While most crime types were dropping in Greenwich, the borough still had the third highest levels of domestic violence in the capital. The year beforehand Royal Borough of Greenwich had developed a campaign to raise awareness, focusing in particular on raising awareness of domestic violence during international football tournaments. They commissioned us to provide strategic evaluation and insight into how to develop the next phase of the campaign.
How we approached it
We carried out around 400 surveys across three specific parts of the borough that were felt to be especially vulnerable: Eltham, Thamesmead and Plumpstead. We followed these up with some more qualitative work. The framing of a social marketing campaign can often mean that it fails by assuming people know too much or too little. So, our aim was to target hotspots and then to evaluate firstly whether messages were reaching the right people, but secondly whether the messages were the right ones.
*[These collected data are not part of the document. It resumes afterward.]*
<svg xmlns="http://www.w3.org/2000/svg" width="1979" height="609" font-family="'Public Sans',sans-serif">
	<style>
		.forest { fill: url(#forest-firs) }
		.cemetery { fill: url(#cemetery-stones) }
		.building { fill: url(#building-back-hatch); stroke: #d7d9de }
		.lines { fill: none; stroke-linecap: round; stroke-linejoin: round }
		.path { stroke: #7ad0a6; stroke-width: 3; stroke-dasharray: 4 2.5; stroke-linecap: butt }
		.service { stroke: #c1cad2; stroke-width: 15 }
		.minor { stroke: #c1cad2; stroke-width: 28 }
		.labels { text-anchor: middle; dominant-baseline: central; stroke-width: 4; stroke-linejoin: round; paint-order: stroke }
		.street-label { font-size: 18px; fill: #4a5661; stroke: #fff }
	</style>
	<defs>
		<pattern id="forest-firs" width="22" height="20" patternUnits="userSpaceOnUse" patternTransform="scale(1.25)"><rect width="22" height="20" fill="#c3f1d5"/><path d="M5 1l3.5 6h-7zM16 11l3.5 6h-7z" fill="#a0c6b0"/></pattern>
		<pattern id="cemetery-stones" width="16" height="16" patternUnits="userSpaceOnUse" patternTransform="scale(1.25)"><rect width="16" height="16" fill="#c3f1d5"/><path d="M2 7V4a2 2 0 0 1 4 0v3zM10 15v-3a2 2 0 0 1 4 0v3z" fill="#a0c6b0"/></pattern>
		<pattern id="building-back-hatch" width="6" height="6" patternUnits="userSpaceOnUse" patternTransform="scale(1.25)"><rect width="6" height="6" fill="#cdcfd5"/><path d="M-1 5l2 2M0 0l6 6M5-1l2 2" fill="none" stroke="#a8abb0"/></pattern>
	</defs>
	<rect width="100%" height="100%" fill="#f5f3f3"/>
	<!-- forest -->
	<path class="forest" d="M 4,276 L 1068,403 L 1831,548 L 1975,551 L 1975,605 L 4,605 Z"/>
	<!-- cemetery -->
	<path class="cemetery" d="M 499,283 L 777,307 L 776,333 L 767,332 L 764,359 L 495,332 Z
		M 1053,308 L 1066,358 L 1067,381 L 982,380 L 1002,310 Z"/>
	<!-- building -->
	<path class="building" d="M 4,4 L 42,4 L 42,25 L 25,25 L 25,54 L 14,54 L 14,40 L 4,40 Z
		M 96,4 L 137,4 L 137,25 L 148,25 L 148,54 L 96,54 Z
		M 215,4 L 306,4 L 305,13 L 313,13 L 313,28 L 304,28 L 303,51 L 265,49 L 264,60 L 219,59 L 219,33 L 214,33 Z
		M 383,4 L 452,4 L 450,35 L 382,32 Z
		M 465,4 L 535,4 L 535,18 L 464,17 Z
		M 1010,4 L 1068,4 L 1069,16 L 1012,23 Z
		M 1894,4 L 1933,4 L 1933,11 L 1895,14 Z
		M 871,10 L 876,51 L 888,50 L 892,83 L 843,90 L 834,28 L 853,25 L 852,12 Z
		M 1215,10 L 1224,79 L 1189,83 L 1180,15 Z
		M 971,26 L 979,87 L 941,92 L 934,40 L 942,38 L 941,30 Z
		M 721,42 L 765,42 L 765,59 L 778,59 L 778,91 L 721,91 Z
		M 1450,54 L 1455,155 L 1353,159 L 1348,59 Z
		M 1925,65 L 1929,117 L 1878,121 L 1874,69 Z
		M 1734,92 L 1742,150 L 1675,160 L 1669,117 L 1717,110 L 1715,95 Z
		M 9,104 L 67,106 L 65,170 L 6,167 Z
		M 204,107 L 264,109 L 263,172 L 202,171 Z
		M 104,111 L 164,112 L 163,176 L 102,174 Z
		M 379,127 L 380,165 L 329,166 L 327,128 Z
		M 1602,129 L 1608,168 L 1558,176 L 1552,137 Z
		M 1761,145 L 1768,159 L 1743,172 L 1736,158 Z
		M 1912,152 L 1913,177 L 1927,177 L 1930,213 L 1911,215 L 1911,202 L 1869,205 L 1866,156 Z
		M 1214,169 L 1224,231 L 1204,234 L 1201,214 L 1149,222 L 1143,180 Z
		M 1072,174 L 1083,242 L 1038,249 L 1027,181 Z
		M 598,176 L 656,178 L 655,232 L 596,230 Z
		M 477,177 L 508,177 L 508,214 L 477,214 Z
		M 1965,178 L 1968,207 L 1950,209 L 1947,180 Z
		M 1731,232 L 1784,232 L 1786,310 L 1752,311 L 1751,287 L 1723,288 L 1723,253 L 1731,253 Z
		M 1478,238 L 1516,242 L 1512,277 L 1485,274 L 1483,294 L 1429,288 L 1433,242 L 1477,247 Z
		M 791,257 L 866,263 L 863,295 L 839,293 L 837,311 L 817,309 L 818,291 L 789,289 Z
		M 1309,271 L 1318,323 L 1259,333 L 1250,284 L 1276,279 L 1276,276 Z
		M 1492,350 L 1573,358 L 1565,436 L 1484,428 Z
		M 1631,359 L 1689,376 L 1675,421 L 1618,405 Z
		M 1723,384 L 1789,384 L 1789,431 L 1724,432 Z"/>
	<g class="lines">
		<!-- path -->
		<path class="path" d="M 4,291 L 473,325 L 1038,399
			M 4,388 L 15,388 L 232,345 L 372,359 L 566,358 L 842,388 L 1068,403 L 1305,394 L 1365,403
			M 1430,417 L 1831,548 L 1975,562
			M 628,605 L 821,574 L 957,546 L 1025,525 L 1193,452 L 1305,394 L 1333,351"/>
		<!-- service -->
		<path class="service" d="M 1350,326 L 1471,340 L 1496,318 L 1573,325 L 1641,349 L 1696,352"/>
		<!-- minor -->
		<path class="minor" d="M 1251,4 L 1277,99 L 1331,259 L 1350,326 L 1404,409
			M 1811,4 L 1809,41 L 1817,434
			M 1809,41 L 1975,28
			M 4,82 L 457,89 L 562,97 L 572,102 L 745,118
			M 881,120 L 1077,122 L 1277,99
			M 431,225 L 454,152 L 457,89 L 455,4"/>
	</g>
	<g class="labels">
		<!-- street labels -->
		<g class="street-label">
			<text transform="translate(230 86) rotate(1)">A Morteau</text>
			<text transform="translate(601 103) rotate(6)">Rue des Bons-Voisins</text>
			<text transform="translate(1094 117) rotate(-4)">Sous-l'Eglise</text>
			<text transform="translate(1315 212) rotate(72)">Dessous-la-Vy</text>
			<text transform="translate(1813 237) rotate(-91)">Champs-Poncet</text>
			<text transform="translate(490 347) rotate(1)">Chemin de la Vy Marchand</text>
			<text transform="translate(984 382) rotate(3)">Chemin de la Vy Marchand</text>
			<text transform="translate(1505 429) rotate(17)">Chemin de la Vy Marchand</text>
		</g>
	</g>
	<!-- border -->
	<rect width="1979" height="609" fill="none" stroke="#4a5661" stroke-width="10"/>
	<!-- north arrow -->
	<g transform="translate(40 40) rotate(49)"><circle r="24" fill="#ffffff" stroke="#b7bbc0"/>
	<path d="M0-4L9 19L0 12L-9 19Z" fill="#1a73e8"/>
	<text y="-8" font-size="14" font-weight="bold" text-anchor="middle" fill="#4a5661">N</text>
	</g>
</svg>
Our findings showed that there was, indeed, an issue with the framing of the message. People were not responding to the call-to-action, partly because there was a fairly crude and old-fashioned idea of what domestic violence constituted, and partly because the right demographic groups were not being reached. In particular, the Asian community and young people were not being reached, and men tended to be less likely than women to acknowledge things like psychological or financial forms of abuse. We recommended that the campaign message – and especially the perpetrator message – be honed to make it more remedial.